AMD Ryzen 9 7900X And 7950X CPU Review: Fantastic Zen 4 Performance Gains
When the Windows installation was complete, we installed all of the drivers necessary for our components, disabled Auto-Updating and Windows Defender, and installed all of our benchmarking software. When that process was done, we performed a disk clean-up, cleared any temp and prefetch data, processed idle tasks, and optimized all of the SSDs using Windows' built-in utility. Finally, we enabled Windows Focus Assist to minimize any potential interruptions and let the systems reach an idle state before invoking any tests.
HotHardware's Test Systems: Revamped For Windows 11

SiSoft SANDRA 2021 Benchmarks


AMD Ryzen 9 7950X Processor Arithmetic |
AMD Ryzen 9 7950X Multi-Media |


AMD Ryzen 9 7950X Memory Bandwidth |
AMD Ryzen 9 7950X Cache & Memory |
AMD Ryzen 9 7900X Processor Arithmetic |
AMD Ryzen 9 7900X Multi-Media |
AMD Ryzen 9 7900X Memory Bandwidth |
AMD Ryzen 9 7900X Cache & Memory |
SANDRA's CPU Arithmetic test puts the Ryzen 9 7900X just north of 530GOp/s with the flagship 7950X topping 694GOp/s. The Multimedia test has the Ryzen 9 7900X and Ryzen 9 7950X finishing at 2.87Gpix/s and 3.65Gpix/s, respectively, with the higher-end 16-core chip pulling ahead. Aggregate memory bandwidth with the two processors hovers between 50GB/s - 54GB/s and memory latency, with the particular G.SKILL kit we used, is proximately 61ns.
AIDA64 Memory Bandwidth, Memory Latency & Cache Latency


In contrast to the increased bandwidth afforded by DDR5's higher clocks, the higher CAS latency of current DDR5 memory kits results in significantly increased memory latency versus Ryzen 5000 processors, which use very mature DDR4 memory. Their higher memory frequency does, however, allow the Ryzen 7000 series to put up better memory latency results than Intel's 12th gen processors.
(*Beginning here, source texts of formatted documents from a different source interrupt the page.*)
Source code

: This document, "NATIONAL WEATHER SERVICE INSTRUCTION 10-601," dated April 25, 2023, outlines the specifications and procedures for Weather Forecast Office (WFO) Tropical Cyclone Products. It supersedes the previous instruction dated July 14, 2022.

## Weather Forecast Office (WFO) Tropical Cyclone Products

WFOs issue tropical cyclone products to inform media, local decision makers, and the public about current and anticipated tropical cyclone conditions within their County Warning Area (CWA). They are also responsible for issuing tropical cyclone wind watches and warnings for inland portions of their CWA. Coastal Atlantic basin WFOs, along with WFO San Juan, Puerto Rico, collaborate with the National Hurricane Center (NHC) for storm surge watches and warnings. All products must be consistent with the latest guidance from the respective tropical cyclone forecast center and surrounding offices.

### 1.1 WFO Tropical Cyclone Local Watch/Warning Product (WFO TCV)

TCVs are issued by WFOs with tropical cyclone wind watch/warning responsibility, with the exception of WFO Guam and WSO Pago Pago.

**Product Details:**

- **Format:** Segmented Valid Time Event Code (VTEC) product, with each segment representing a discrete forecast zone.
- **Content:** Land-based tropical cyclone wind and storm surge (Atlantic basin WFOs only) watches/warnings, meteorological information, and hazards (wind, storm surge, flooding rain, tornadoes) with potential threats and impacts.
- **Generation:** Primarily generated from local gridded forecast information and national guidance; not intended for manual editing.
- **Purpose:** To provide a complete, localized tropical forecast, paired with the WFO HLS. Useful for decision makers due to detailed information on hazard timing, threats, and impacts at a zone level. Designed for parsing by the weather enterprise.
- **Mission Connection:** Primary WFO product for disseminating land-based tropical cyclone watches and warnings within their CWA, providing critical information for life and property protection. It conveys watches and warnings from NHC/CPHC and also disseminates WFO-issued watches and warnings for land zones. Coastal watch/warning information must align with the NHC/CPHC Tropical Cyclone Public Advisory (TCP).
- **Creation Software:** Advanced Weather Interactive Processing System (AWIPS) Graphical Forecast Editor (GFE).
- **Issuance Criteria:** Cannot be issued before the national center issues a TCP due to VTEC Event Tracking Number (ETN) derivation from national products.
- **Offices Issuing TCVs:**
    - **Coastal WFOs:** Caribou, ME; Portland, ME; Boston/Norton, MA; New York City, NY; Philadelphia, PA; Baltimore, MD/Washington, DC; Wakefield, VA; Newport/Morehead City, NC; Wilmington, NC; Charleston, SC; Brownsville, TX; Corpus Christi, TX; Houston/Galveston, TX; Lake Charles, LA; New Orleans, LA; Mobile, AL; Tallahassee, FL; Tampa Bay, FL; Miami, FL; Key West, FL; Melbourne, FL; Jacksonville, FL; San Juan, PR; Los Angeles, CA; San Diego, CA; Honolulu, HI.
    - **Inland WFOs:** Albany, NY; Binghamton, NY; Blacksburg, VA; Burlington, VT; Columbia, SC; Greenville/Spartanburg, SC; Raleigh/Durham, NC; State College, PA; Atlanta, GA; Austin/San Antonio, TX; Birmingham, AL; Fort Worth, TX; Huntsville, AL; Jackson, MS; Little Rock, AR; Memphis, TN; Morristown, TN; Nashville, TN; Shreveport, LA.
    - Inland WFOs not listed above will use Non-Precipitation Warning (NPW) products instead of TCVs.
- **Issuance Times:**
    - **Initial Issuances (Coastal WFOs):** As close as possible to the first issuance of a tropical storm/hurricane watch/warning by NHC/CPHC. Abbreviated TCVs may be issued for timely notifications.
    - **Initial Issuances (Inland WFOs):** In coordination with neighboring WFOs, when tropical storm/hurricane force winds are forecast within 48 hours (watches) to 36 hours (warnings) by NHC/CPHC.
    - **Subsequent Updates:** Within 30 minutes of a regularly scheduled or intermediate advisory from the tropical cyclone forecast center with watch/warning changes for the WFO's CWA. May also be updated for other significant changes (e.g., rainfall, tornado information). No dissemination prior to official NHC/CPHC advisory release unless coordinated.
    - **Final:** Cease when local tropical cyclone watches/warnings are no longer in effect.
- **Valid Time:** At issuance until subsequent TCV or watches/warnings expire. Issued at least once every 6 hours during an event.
Geekbench v5.4.1 CPU Compute Benchmark With Ryzen 7000

With our first compute benchmark, which is also impacted by Zen 4's support for AVX-512, the new Ryzen 7000 series comes out on top, besting every other platform we tested. The 16-core Ryzen 9 7950X and 12-core Ryzen 9- 7900X offer the best single-threaded and multi-threaded performance in the Geekbench tests, with both outpacing the 24-core Intel 12th Gen Core i9-12900K.
UL PCMark 10 Benchmarks
Next, up we have some full-system testing with PCMark. We're reporting all test results from the PCMark 10 benchmark suite, including the Essentials, Productivity, Digital Content Creation and and total PCMark score. The Essentials test covers workloads like web browsing, video conferencing and app start-up times, while Productivity tests everyday office apps from spreadsheets to word processing. Finally, the Digital Content Creation test evaluates performance of a machine with respect to photo and video editing, as well as rendering and visualization.
With the varied workloads that comprise the PCMark 10 suite, the new Ryzen 9 7950X and Ryzen 9- 7900X continue to top the charts. AMD's latest chips take the first and second positions, besting the Core i9-12900K across the board.
Bapco Crossmark Testing
Crossmark is a new cross-platform benchmark from Bapco that's available for Windows, Android, iOS and MacOS. Like PCMark, Crossmark measures overall system performance and using real-world applications. It characterizes system responsiveness as well, based on the results of its Creativity and Productivity benchmarks.
The Core i9-12900K takes the overall lead according to Crossmark, but the Ryzen 7000 is right there in the mix. In fact, the new Ryzen 9 7950X and Ryzen 9- 7900X offered the best Creativity scores of the bunch and it was really only the Responsiveness test where the Alder Lake-based 12th Gen processor had a clear advantage.
Browser & Web App Benchmarks: Jetstream 2 And Speedometer 2
These benchmarks measures performance of an array of browser-based technologies used on modern, rich web applications. Scores in these benchmark are an indicator of the performance users would see when browsing the web and running advanced web apps. All of the systems were tested using the latest version of Microsoft's Edge browser, with default browser settings, on a clean, fully-updated install of Windows 11.


7-Zip Data Decompression Tests

AMD's 16-core Ryzen 9 7950X takes the pole position in 7-Zip's multi-threaded compression benchmark, besting the 16-core Ryzen 9 5950X by about 20%. Despite a 4-core deficit, the 12-core Ryzen 9- 7900X nearly catches the 5950X in the multi-threaded test, but its newer architecture and higher clocks just weren't enough. In the single-threaded tests, however, the new Ryzen 7000 series once again takes the lead, outgunning all of the other processors we tested.